Advocates say the subsequent tragedy was preventable, but predictable, and that it speaks to a litany of problems with the board and how it’s run. They say the board handles cases inconsistently, provides inadequate time for clients and attorneys to prepare for hearings and has insufficient written guidelines and procedures.

Holly Gieszl, a founding member of the Association for the Chronically Mentally Ill, said Lambeth’s case was a prime example of the board’s dysfunction. Gieszl often attends board meetings to represent her own clients, and she remembers Lambeth’s August hearing setting off alarm bells at the time.

“Chris comes in, they don’t have a risk assessment; they don’t hear from a physician or psychologist, and they let him go to an eight-hour house,” Gieszl said. “Seven months later, he murdered someone.”

Board members are appointed by the governor.

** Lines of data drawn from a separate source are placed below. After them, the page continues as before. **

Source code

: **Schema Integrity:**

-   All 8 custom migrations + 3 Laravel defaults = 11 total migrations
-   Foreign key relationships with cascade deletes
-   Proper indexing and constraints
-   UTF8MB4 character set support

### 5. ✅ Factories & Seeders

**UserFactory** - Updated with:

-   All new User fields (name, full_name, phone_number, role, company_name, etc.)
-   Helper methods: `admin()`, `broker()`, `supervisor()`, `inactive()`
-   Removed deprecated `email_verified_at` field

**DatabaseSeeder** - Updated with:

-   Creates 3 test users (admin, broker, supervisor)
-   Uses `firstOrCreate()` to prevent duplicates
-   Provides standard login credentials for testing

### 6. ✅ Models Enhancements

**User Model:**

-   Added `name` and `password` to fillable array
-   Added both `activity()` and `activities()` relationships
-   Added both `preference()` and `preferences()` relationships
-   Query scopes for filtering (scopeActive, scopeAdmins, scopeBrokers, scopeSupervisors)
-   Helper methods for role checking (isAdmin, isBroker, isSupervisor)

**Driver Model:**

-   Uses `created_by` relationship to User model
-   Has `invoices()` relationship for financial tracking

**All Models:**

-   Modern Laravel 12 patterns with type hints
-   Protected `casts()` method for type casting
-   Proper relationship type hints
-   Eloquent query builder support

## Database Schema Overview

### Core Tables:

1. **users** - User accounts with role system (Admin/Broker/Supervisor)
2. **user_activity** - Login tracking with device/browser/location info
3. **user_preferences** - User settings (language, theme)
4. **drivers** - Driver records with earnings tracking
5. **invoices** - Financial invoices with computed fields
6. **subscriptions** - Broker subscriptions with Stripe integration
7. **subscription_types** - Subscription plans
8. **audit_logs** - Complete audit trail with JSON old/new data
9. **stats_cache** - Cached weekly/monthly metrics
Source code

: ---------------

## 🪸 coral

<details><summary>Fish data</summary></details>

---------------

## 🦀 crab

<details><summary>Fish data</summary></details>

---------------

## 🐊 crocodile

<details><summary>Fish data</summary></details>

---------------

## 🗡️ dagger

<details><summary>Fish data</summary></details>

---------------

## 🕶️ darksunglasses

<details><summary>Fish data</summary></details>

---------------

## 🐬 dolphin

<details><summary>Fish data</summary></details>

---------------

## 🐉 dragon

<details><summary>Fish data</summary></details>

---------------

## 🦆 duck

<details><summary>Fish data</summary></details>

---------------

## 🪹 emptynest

The board is headed by a retired psychiatrist and has a psychiatrist, psychologist, parole officer and a public member. The board is responsible for deciding whether those who committed serious crimes but were found guilty except insane are fit to be discharged from the state hospital. It is also tasked with monitoring the progress of those on conditional release from the hospital. The board deals with roughly 100 cases a year.

Some of the issues flagged by Gieszl and others were also noted in a 2018 auditor general report. The report stated that the board needed to develop rules and policies to guide its work, issue orders and notices as statutorily required and make sure it was getting consistent information on the patients’ mental health before making decisions.

It also stated that some mental health reports were much more detailed than others, with some offering only “general conclusion statements with little or no support.”

“The lack of sufficient information jeopardizes the Board’s ability to make timely and consistent decisions regarding GEI (guilty except insane) persons,” the report stated.

While board chairman Dr. James Clark has said that the board completed the recommendations outlined by the audit, advocates disagree and also want more changes.

“What the PSRB has not changed at all is the way that it has gone about assessing risk before it releases somebody,” Gieszl said, adding that her organization is backing the legislation to address those inadequacies.

Among the changes proposed in the legislation are placing a retired judge as the chair of the board, giving a 45-day notice to patients before hearings and having the board explain its decisions on each patient. After the board sunsets in 2023, the cases would be transferred to the Superior Court where the person was sentenced as guilty except insane.

Barto said that in stakeholder meetings, board members were resistant to any sort of change.

“I think they just really think that the status quo is working,” Barto said. “When you look at what just happened, unfortunately, we’ve known this is coming, something like the tragedy that happened with Mr. Lambeth and who he killed. It’s unfortunate that we have such a prime example of the board’s inability to make a better determination of this man’s future.”

Clark declined an interview, instead referring to his presentations to the Senate Judiciary Committee and House Criminal Justice Reform Committee. He declined to comment on whether the board handled Lambeth’s case appropriately.

“(D)oing away with the PSRB and having Superior Courts assume jurisdiction and monitoring/oversight/supervision of individuals adjudicated Guilty Except Insane, as SB1030 proposes, would be a major policy change, a step backwards and would add an extra burden on the Superior Courts that is unnecessary,” Clark said in his written statement.